We talked about how restorative it is to stay in these hot spring Ryokans or hotels, after a long day of walking.
All the guests who stayed there seemed to be other hikers and travelers.
There is lots of day hiking to do in the area, including one popular hike to Ontake holy mountain, which you can do by taking the ropeway half way up.
After we were safely tucked away in our futon beds, the rain started in earnest and did not stop all night.
We felt lucky to be blessed by the goddess of good weather all day long.
Tomorrow the forecast calls for a morning and noon rain… the goddess of splendid weather who is always with us, will need to do better…
With blessings and light,
Tali and Jules
Day 17 – Stats:
Total walking time 8.5 hours
Active walking time 7 hours
Total steps: 38,595 steps
Daily Kilometers: 28.5 Kilometers
Total Kilometers walked up to date: 403.5 Kilometers
Accommodation: Hot Spring Ryokan Nukumorino Yado Kummanoyu in Kiso-Fukushima.
Had spacious tatami rooms, shared toilet and a hot spring bath.
Serves very good dinner and breakfast which are a must, since it is isolated in the mountains.
Call to be picked up in their shuttle bus.
Total elevation climbed 2,152 meters
Total descent 2,151 meters
Maximum Altitude reached 1,200 meters
Station Towns visited in Nagano Prefecture:
34. Narai-juku (Shiojiri)
35. Yabuhara-juku (Kiso (village), Kiso District)
36. Miyanokoshi-juku (Kiso (town), Kiso District)
37. Fukushima-juku (Kiso (town), Kiso District)
A little about the Station towns visited:
Yabuhara-juku – #35 of the sixty-nine stations of the Nakasendō, as well as the third of eleven stations on the Kisoji.
Yabuhara-juku is located shortly before the Torii Pass, which was the most difficult part of the Kisoji.
Presently, it is known for its omiyage, which are made out of the birch trees that grow nearby.
Miyanokoshi-juku – #36 of the sixty-nine stations of the Nakasendō, as well as the fourth of eleven stations on the Kisoji.
Miyanokoshi was the childhood home of Minamoto no Yoshinaka, a General who was known as Lord Kiso and a member of a samurai clan.
There are still many ruins and artifacts related to him to be found in the town. Additionally, it was the birthplace for many Kiso-area carpenters.
Fukushima-juku – #37 of the sixty-nine stations of the Nakasendō, as well as the fifth of eleven stations on the Kisoji.
It is the midpoint on the Kisoji, and also the midpoint Of The Nakasendo between Edo and Kyoto.
The town was the site of one of the two main barrier stations along the Nakasendo, set up to scrutinize all traffic along the highway and to prevent the illegal movement of people.
Amongst those permitted freedom of travel were people who declared they were making a pilgrimage to a religious site.
Located at the foot of Mount Ontake, considered one of the holiest mountains in Japan, the town inevitably attracted many pilgrims.
Kiso-Fukushima flourished as a post-town.
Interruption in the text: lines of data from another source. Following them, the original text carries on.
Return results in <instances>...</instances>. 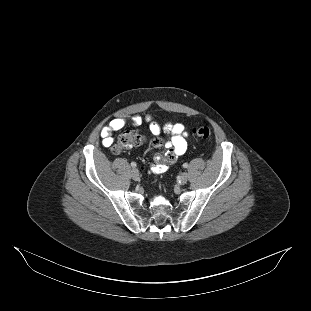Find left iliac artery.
<instances>
[{"mask_svg":"<svg viewBox=\"0 0 311 311\" xmlns=\"http://www.w3.org/2000/svg\"><path fill=\"white\" fill-rule=\"evenodd\" d=\"M183 167H184V168H187V167H188V164H187V163H184V164H183Z\"/></svg>","mask_w":311,"mask_h":311,"instance_id":"1","label":"left iliac artery"}]
</instances>
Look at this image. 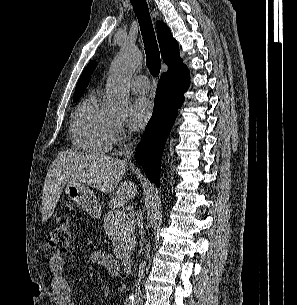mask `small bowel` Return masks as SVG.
Masks as SVG:
<instances>
[{"label":"small bowel","mask_w":297,"mask_h":305,"mask_svg":"<svg viewBox=\"0 0 297 305\" xmlns=\"http://www.w3.org/2000/svg\"><path fill=\"white\" fill-rule=\"evenodd\" d=\"M90 260L94 264L103 265L111 275L118 276L120 268L117 261L105 251H94ZM49 266L52 272L51 290L61 305H77L74 301L71 287L64 275V260L60 257H51Z\"/></svg>","instance_id":"1"}]
</instances>
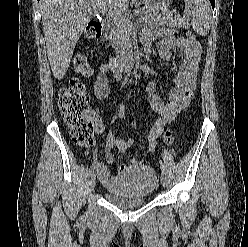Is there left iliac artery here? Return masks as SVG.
Returning a JSON list of instances; mask_svg holds the SVG:
<instances>
[{"label": "left iliac artery", "instance_id": "left-iliac-artery-1", "mask_svg": "<svg viewBox=\"0 0 248 247\" xmlns=\"http://www.w3.org/2000/svg\"><path fill=\"white\" fill-rule=\"evenodd\" d=\"M160 166H161L162 172H166L165 166L161 160H160Z\"/></svg>", "mask_w": 248, "mask_h": 247}]
</instances>
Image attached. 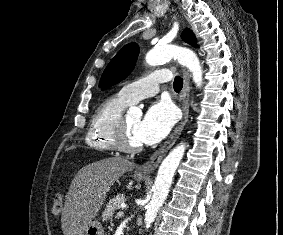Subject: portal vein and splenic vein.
<instances>
[{
    "label": "portal vein and splenic vein",
    "mask_w": 283,
    "mask_h": 235,
    "mask_svg": "<svg viewBox=\"0 0 283 235\" xmlns=\"http://www.w3.org/2000/svg\"><path fill=\"white\" fill-rule=\"evenodd\" d=\"M122 216H124V212H123V211H119V212L117 213V217L119 218V217H122Z\"/></svg>",
    "instance_id": "portal-vein-and-splenic-vein-1"
}]
</instances>
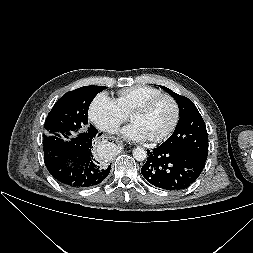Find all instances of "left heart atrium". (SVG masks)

It is probably also true to say that, with so many people of authority here, many travelers might not have wished to spend the night in the town if they could get through the barrier before it closed at six o’clock.
In the 1840s Kiso-Fukushima had a population of just under one thousand, and the town boasted 14 inns for ordinary travelers.
Today, unusually, the number of inns has actually increased due to the large numbers of tourists who come here each year.
These still include modern day pilgrims on their way to Mount Ontake, as well as others who come to look at the old post-town and the recently reconstructed barrier station.
The greatest attraction, however, is the Kiso Valley itself and the mountains on either side of it.